Court-appointed liquidators said Tuesday they are seeking to locate millions of dollars invested with a Cayman Islands-registered brokerage once run by a man who was declared a fugitive from the local justice system.

The Cayman Islands Grand Court on Tuesday appointed Chris Johnson and Graham Robinson as joint provisional liquidators for Bateman & Company Ltd., the second firm formerly run under the group of companies controlled by Canadian national Ryan Bateman to be wound up by court order.

Another company operated within that group, B&C Capital Ltd., was also placed under Messrs. Johnson and Robinson’s direction by the court earlier this year.

Mr. Johnson said he was unaware at this stage how much money was held by the two firms, one of which was an investment brokerage and the other, which acted as a custodian for the brokerage, according to court records.

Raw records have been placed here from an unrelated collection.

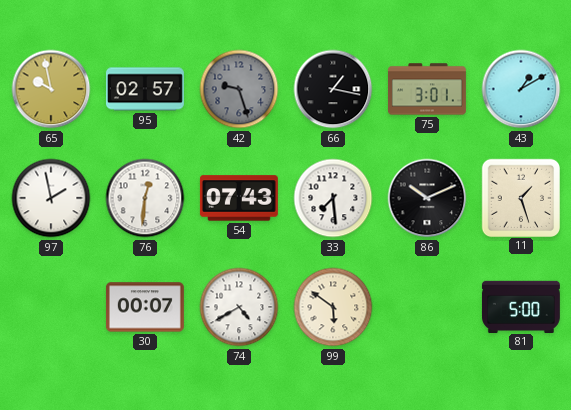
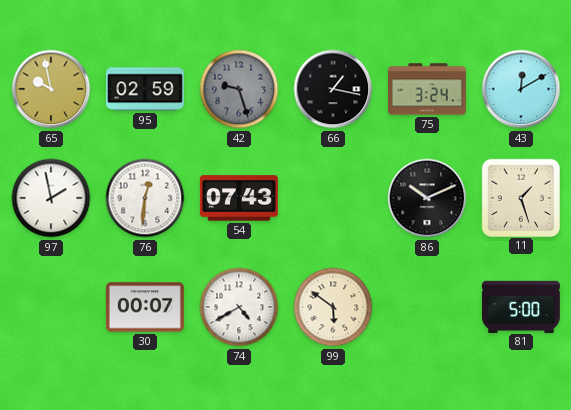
95: 02:57 -> 02:59
75: 3:01 -> 3:24
43: 1:10 -> 12:10
33: 7:29 -> none
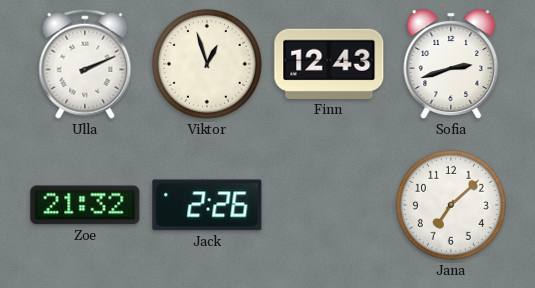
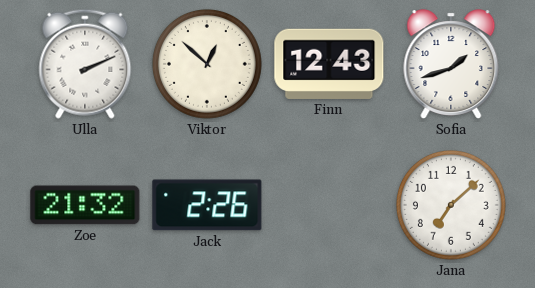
Viktor: 12:57 -> 12:52
Sofia: 2:42 -> 1:42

“We just cannot gauge the amount we are looking for as we did not have access to all the records of [Bateman & Company Ltd.],” Mr. Johnson said Tuesday. “However, we have already frozen several million dollars of securities held by certain brokers and will be investigating as to the whereabouts of the assets of both companies [referring to Bateman & Company and B & C Capital].”

Bateman was not represented in Grand Court on Tuesday morning during a closed-door hearing on the winding up application, nor was Bateman & Company Ltd. represented in court, Mr. Johnson said.

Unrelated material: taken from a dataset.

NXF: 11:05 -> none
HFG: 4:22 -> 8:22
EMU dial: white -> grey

Attempts to reach Bateman for comment numerous times over the past month regarding the ongoing liquidation process have been unsuccessful.

Mr. Johnson filed a petition earlier this month seeking the winding up of Bateman & Company Ltd. on behalf of B&C Capital Ltd. after attempts to recover at least $4.8 million in assets failed.

The Grand Court petition alleges that Bateman & Company failed to deliver any cash or securities held following demands from the liquidators. Bateman & Company has “no directors and no management” at present, according to the petition.

“Both [B&C Capital] and [Bateman & Company] are members of a group of companies known as the ‘Bateman Financial Group’ controlled by Mr. Ryan Bateman,” the Aug. 10 winding up petition states. “The joint official liquidators of the petitioner have been unable to determine exactly what cash, securities or other assets were transferred to [Bateman & Company], but have established that … the company was holding cash amounting to at least $2,381,029.63 and securities to the value of at least $2,456,753.22 on behalf of customers of [B&C Capital Ltd.].”

Securities are usually liquid assets such as stocks, bonds and mutual funds, but the term is sometimes used as a catch-all for numerous types of investments.

The winding up petition sought a declaration that Bateman & Company is liable for “any shortfall in such cash and securities,” and must pay – via B&C Capital – restitution to investors in the firm.

According to a Grand Court order issued on July 22 by Justice Ingrid Mangatal, B&C Capital Ltd. was ordered to be wound up following a petition filed in June by a British Virgin Islands-based creditor of the company. BVI-registered Lampten Corp. petitioned the Grand Court on June 2, stating it had established an investment account with B&C Capital in February 2015. The petition further stated that the market value of the account was reported as US$1,689,764.18 as of Aug. 31, 2015. Winding up is the legal, court-supervised process by which assets of a business are sold to pay off creditors. The business is typically dissolved following that process.

Bateman left the Cayman Islands in late 2014, missing a court appearance on a criminal charge of grievous bodily harm in connection with a domestic dispute. The Royal Cayman Islands Police Service has said Bateman will be arrested if he comes back to the islands.